As Japan secures vaccinations for millions, rigorous testing and logistics variables may delay distribution by months.
Japan Aims to Vaccinate Around 75% of Country by October
Necessary Delays for the Pfizer Vaccine
As Japan rushes to approve the Pfizer vaccine from the United States, health officials have assured the press that free vaccination tickets will be sent out to citizens from early March, starting with the elderly. Around 10,000 health care workers are expected to receive an early vaccine shot at the end of February. Due to extra testing trials being conducted on Japanese citizens, the government is set to begin distributions to their inoculation process around 2 months later than countries such as the U.S. and England.
Vaccinations are not as widely accepted in Japan compared to countries like the U.S. According to a Lancet study, less than 30% of Japanese citizens find vaccinations to be safe and effective, compared to 50% of Americans. While emergency approvals based on data from other countries can be issued by the government like during the H1N1 virus, the timing for such actions can be tricky. Despite pressure from the Minister of Health Norihisa Tamurasome to speed up the testing process for a mid-February start, approving a vaccine too quickly could raise doubts in an already suspicious majority. One such group, consisting of a small group of doctors in Japan, have raised concerns about possible side effects of the Pfizer vaccine. Dr. Masahiko Okada of Niigata University worries that the vaccines use of a piece of genetic code could lead to side effects such as cancer 5 to 10 years later.
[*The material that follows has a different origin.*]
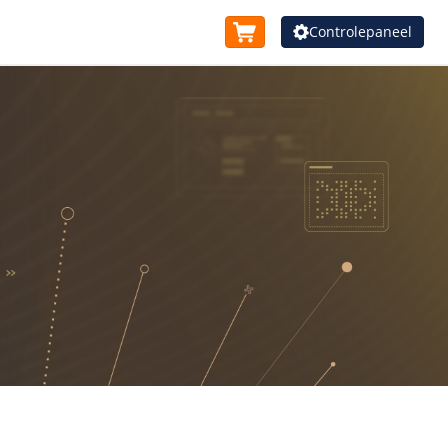
Controlepaneel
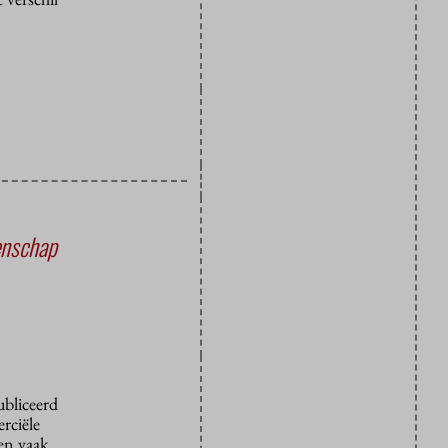
enschap
ubliceerd
rciële
den vaak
Variables in Japan Vaccine Distribution
Japan has already currently secured a deal to procure enough doses of the Pfizer vaccine for around 60 million people by June of this year. Other vaccines in development, such as the Moderna vaccine, are scheduled to begin testing trials from January 21st, although it could be as late as May before it reaches approval. To further complicate matters, increasing Corona cases in the U.S. may lead to shipment delays to Japan. Europe has already experienced such delays for the Pfizer vaccine as cases continue to soar in America. While Japan’s central government is in charge of securing vaccinations for the country, actual distribution to citizens will be entirely up to each prefectural government.
Despite some prefectures are already preparing centers for inoculation, there are growing concerns of a lack of health care staff and space for efficient testing. Depending on each prefectural government, timely distribution of a vaccine could take even more time. Even with minimum setbacks, Japan is not expected to reach herd immunity, which is over 65% of the population vaccinated, until October of this year, far after the scheduled summer Olympics.